Il movimento liturgico, come riappropriazione della liturgia quale ‘opera del popolo di Dio’, in questi ultimi secoli a seguito di una riconsiderazione del culto nella Chiesa antica, ce l’ha fatta – si potrebbe dire – a convenire con gl’intenti del canonico inglese. A questo proposito ricordo due tappe di evoluzione. Anni cinquanta: Pio XII dispose che le cerimonie della settimana santa fosse alla loro ora: la messa della cena del Signore il giovedì santo nel pomeriggio, e così per funzione del venerdì, la cosiddetta messa dei presantificati, e la veglia della risurrezione nella notte. Come mai erano state anticipate la mattina del giovedì, del venerdì, del sabato santo? Probabilmente per abbreviare il digiuno quaresimale ed eucaristico, sì che si faceva risorgere nostro Signore a mezzogiorno del sabato, a Firenze con lo scoppio del carro.

Poi la riforma liturgica del Concilio con le sue applicazioni. Quali frutti? Per esempio, dell’ufficio divino ci sono libretti a disposizione, sono di tutti e per tutti, per pregare insieme o da soli. C’è qualcuno che si ricorda la celebrazione dei vecchi vespri, la domenica sera? Gli uomini col priore dietro l’altare a vociare una lingua per lo più sconosciuta e qualche donna in chiesa che magari rispondeva al Magnificat o, come si diceva, alla Magnifica. Era l’espressione del popolo di una parrocchia in preghiera o di un popolo privato della sua preghiera? La risposta non può essere perentoria.

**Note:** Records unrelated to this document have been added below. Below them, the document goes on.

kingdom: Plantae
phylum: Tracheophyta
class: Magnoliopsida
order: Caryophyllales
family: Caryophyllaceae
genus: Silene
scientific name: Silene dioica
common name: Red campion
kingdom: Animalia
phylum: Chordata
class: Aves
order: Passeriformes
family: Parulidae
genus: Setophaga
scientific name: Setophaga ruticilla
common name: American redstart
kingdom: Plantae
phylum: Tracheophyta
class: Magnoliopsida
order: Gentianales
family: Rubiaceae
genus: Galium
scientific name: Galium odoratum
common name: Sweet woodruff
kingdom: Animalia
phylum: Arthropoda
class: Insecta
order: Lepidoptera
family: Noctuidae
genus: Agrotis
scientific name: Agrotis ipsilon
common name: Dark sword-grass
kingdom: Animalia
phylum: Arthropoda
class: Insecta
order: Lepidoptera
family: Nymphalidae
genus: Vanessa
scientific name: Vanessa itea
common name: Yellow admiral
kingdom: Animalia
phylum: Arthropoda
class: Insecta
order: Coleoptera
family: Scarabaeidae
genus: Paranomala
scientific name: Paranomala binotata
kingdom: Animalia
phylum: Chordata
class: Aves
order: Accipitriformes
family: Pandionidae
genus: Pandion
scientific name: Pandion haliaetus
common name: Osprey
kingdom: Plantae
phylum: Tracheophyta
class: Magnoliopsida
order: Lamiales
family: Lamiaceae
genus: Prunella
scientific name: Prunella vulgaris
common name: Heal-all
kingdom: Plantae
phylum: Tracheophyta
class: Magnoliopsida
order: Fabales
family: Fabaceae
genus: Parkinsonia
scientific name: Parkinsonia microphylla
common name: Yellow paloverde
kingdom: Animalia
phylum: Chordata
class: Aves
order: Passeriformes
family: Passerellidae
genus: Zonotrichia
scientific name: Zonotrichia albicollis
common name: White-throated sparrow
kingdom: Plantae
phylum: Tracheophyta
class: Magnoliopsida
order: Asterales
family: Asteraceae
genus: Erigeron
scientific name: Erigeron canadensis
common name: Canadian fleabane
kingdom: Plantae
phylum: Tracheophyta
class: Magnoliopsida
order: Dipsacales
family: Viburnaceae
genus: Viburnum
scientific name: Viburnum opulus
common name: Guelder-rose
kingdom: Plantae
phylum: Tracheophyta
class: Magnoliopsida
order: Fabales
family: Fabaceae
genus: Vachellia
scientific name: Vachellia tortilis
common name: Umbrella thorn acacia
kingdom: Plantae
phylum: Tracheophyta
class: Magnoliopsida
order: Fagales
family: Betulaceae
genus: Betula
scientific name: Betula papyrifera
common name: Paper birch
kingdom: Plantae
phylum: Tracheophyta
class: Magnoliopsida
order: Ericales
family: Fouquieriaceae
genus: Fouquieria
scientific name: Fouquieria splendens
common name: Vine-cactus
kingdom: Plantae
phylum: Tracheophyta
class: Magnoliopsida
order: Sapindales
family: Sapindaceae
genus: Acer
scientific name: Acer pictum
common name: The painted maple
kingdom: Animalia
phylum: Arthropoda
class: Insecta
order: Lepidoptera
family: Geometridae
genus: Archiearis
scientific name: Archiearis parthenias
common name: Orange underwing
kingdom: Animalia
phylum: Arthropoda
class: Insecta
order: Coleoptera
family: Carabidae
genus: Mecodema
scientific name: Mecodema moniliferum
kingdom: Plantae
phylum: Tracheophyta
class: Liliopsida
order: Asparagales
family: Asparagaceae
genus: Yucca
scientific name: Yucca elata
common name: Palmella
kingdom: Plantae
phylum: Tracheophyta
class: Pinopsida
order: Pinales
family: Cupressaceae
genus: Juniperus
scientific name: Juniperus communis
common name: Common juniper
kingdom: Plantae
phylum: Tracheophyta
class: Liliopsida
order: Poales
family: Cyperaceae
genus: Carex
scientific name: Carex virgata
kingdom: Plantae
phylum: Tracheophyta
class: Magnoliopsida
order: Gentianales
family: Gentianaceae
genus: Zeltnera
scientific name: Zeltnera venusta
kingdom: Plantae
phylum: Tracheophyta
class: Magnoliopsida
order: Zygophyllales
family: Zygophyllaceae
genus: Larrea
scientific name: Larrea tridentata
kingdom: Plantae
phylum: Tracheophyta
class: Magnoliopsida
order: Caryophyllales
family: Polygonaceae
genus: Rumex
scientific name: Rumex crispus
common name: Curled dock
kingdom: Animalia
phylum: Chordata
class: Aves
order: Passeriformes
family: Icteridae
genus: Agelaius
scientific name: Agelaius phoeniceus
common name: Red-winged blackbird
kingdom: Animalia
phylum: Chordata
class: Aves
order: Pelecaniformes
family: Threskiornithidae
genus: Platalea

Forse c’è molto dell’una e dell’altra condizione. Ma porsi la domanda non è poco, e porsi personalmente anche alla volta della «partecipazione cosciente e attiva» di «tutti i cristiani» semplicemente «in forza del battesimo»: preoccupazione della Costituzione sulla liturgia del Vaticano II (Sacrosanctum concilium 14).

Ancora. Messa e sacramenti, nonché i cosiddetti sacramentali sono, e devono essere, all’insegna della “cura della massima partecipazione” (cf. Sinodo diocesano, norma 16). Difatti, nel farci attenti ai segni santi nella loro essenzialità, si vive la liturgia come azione di Cristo col suo corpo che siamo noi, sua Chiesa. Sono ancora i sensi del Vaticano II, quel Concilio che Paolo VI concludeva sottolineando: «innumerevoli linguaggi oggi in uso qua e là sono stati introdotti nel sacro ordinamento dei riti in modo da esprimere le parole degli uomini rivolte a Dio e a loro volta le parole di Dio rivolte agli uomini» (Omelia del 7 dicembre 1965).

Fa impressione leggere in quel libro del ’37 sguardi lungimiranti di cui si avverte sempre più l’importanza. Eppure il reverendo Pilkington di queste cose serie sapeva parlare anche con humour inglese e ironia toscana: «Perché tutte queste smanie per far celebrare sotto il minimo pretesto» – cose solo da anni ’30? – «il santo battesimo, il matrimonio e anche il sacrificio della Messa nelle abitazioni private piuttosto che nella chiesa parrocchiale che è la nostra vera casa spirituale e che è stata fatta apposta per la celebrazione di queste funzioni, le quali […] dovrebbero interessare tutta la famiglia parrocchiale? Ci sono anche signorine che per qualche ragione sentimentale vogliono sposarsi per forza in qualche cappella di monache, ciò che […] dev’essere poco gradevole per il povero sposo» (Il culto della Chiesa. Spiegazioni popolari di s. liturgia, Vicenza [1930], p. 44). Come se il giovanotto, colpevolizzato e anestetizzato da tanta sacrale verginità, dicesse fra sé: “ma non avrò mica sposato una monaca?”